(EXCERTO DO DOCUMENTO)
<<<<

Alan Rickman, o professor Snape dos filmes de Harry Potter, morreu em Londres aos 69 anos. O actor e realizador britânico sofria de cancro e o seu falecimento foi anunciado esta quinta-feira pela família, tendo sido noticiado primeiro pelo jornal The Guardian.
O seu rosto aquilino e a sua voz perfeitamente modulada pareciam engavetá-lo na carreira de vilão em Hollywood – e os seus papéis mais conhecidos do lado de lá do Atlântico, aliás, são de vilões – mas o actor, bom exemplo da versatilidade discreta que identificamos com os actores britânicos, nunca se deixou limitar por essa categorização.
Rickman experimentou a realização por duas vezes e tanto surgia numa produção britânica de pequeno orçamento como dava voz a personagens de filmes animados; alternou sempre entre teatro, televisão e cinema, e emprestou até a sua presença a telediscos do grupo escocês Texas.
Para o grande público não cinéfilo, Rickman será recordado pela sua vilania no grande écrã. Em primeiro lugar pela sua interpretação de Severus Snape, o professor de poções de Hogwarts que é o opositor principal de Harry Potter durante muitos dos livros de J. K. Rowling – a própria escritora confessava que Rickman era a sua primeira escolha para o papel.
Muito antes de Snape, contudo, o actor aterrara em Hollywood pela “porta grande”, no papel do vilão de Assalto ao Arranha-Céus (1988), de John McTiernan, que toma como refém a mulher do polícia nova-iorquino interpretado por Bruce Willis. Três anos depois, Rickman foi o xerife de Nottingham em Robin Hood, Príncipe dos Ladrões (1991), de Kevin Reynolds, ao lado de Kevin Costner e Morgan Freeman.
Por essa altura, o actor, nascido em Londres em 1946 e segundo de quatro irmãos, tinha já larga experiência no teatro e na televisão britânicos. Formado pela Academia Real de Artes Dramáticas e integrante da Royal Shakespeare Company, foi um actor tardio, que só aos 28 anos abraçou a carreira a tempo inteiro.
O seu momento de reconhecimento público surgiu em 1986, ao interpretar o visconde de Valmont na produção original londrina de Ligações Perigosas, do dramaturgo Christopher Hampton. (O papel valeu-lhe uma nomeação para o Tony, mas seria John Malkovich a interpretá-lo na versão cinematográfica de Stephen Frears.) A actriz Lindsay Duncan disse na altura que o público feminino saía da peça com “vontade de fazer sexo e preferencialmente com o Alan Rickman”.
Por entre os filmes de mais peso que ia fazendo, voltava pontualmente ao teatro (contracenou com Helen Mirren em António e Cleópatra, de Shakespeare) ou surgia em filmes mais modestos, sem problemas em brincar com a sua própria imagem de marca.

>>>>

(TAREFA A)
No texto sobre Alan Rickman, reescreva o trecho que vai de "Para o grande" até "e Morgan Freeman.", substituindo "Snape" por "Severo".

(DADOS FORNECIDOS)
<<<<

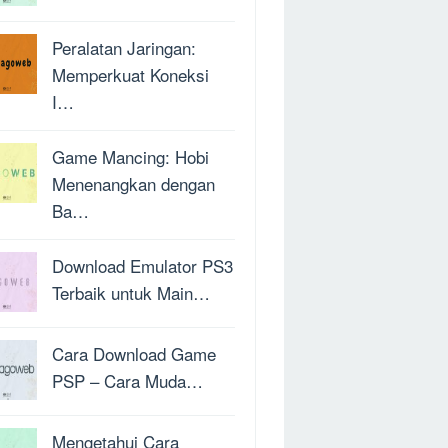
Peralatan Jaringan:
Memperkuat Koneksi
I…
Game Mancing: Hobi
Menenangkan dengan
Ba…
Download Emulator PS3
Terbaik untuk Main…
Cara Download Game
PSP – Cara Muda…
Mengetahui Cara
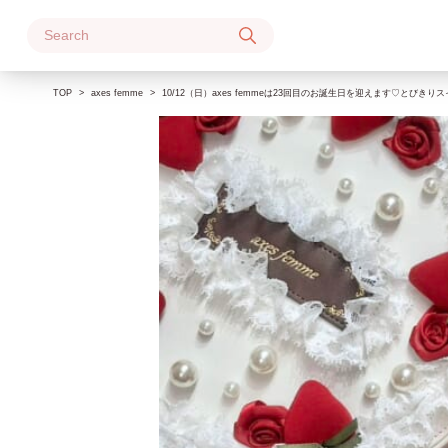
Skip
to
content
TOP
axes femme
10/12（日）axes femmeは23回目のお誕生日を迎えます♡と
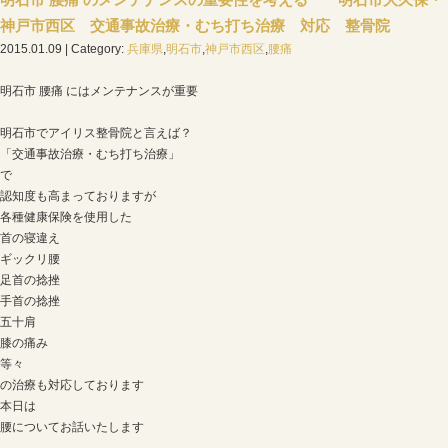
ホーム
>
Blog記事一覧
> 明石市大久保| 明石市で整骨
ミNO1のアイリス整骨院へ｜大久保町・神戸市西区の記
明石市 腰痛 のメンテナンスの重要性を考
神戸市西区 交通事故治療・むち打ち治療 
2015.01.09 | Category:
兵庫県
,
明石市
,
神戸市西区
,
腰痛
明石市 腰痛 にはメンテナンスが重要
明石市でアイリス整骨院と言えば？
「交通事故治療・むち打ち治療」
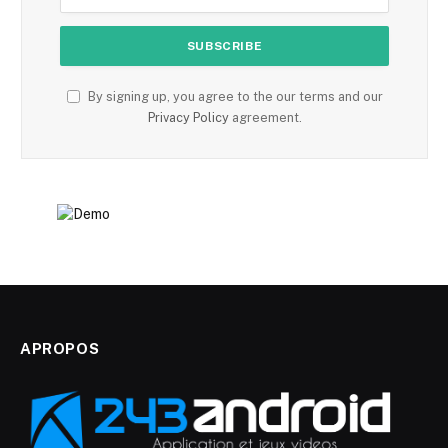
By signing up, you agree to the our terms and our
Privacy Policy
agreement.
APROPOS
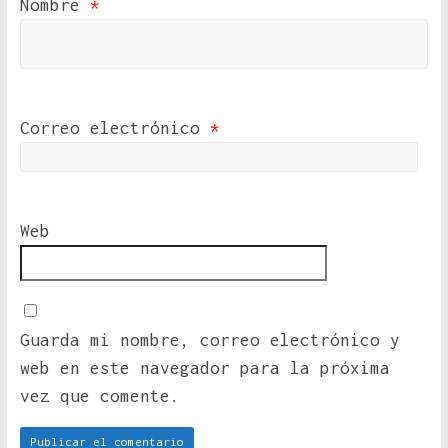
Nombre
*
Correo electrónico
*
Web
Guarda mi nombre, correo electrónico y
web en este navegador para la próxima
vez que comente.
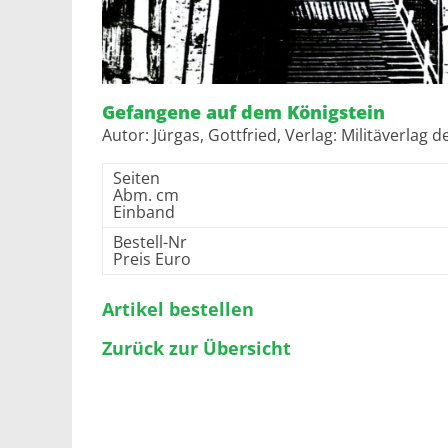
Gefangene auf dem Königstein
Autor: Jürgas, Gottfried, Verlag: Militäverla
Seiten
Abm. cm
Einband
Bestell-Nr
Preis Euro
Artikel bestellen
Zurück zur Übersicht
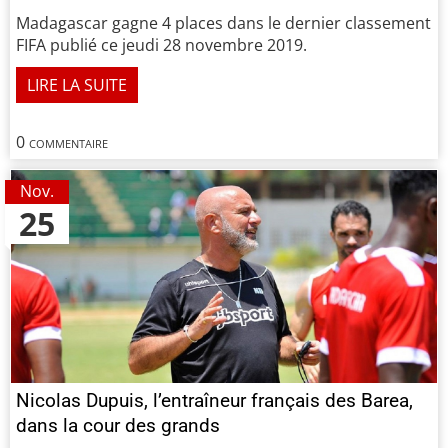
Madagascar gagne 4 places dans le dernier classement
FIFA publié ce jeudi 28 novembre 2019.
LIRE LA SUITE
0 commentaire
Nov.
25
Nicolas Dupuis, l’entraîneur français des Barea,
dans la cour des grands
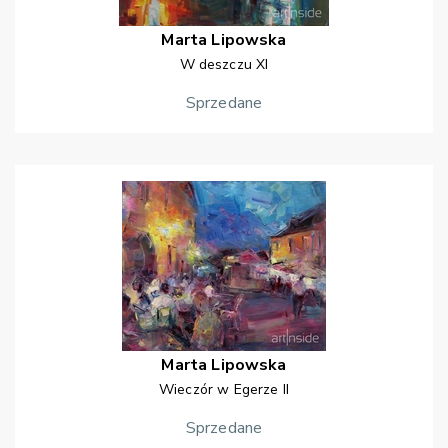
Marta
Lipowska
W deszczu XI
Sprzedane
Marta
Lipowska
Wieczór w Egerze II
Sprzedane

>>>>

(TAREFA B)
Transcreva, tal como estão, as entradas desde o seu início até à linha que contém "10/12（日）axes femmeは23回目のお誕生日を迎えます♡と", ambas incluídas, e omita as imagens.

(RESULTADO A)
Para o grande público não cinéfilo, Rickman será recordado pela sua vilania no grande écrã. Em primeiro lugar pela sua interpretação de Severus Severo, o professor de poções de Hogwarts que é o opositor principal de Harry Potter durante muitos dos livros de J. K. Rowling – a própria escritora confessava que Rickman era a sua primeira escolha para o papel.
Muito antes de Severo, contudo, o actor aterrara em Hollywood pela “porta grande”, no papel do vilão de Assalto ao Arranha-Céus (1988), de John McTiernan, que toma como refém a mulher do polícia nova-iorquino interpretado por Bruce Willis. Três anos depois, Rickman foi o xerife de Nottingham em Robin Hood, Príncipe dos Ladrões (1991), de Kevin Reynolds, ao lado de Kevin Costner e Morgan Freeman.

(RESULTADO B)
Peralatan Jaringan:
Memperkuat Koneksi
I…
Game Mancing: Hobi
Menenangkan dengan
Ba…
Download Emulator PS3
Terbaik untuk Main…
Cara Download Game
PSP – Cara Muda…
Mengetahui Cara
Skip
to
content
TOP
axes femme
10/12（日）axes femmeは23回目のお誕生日を迎えます♡と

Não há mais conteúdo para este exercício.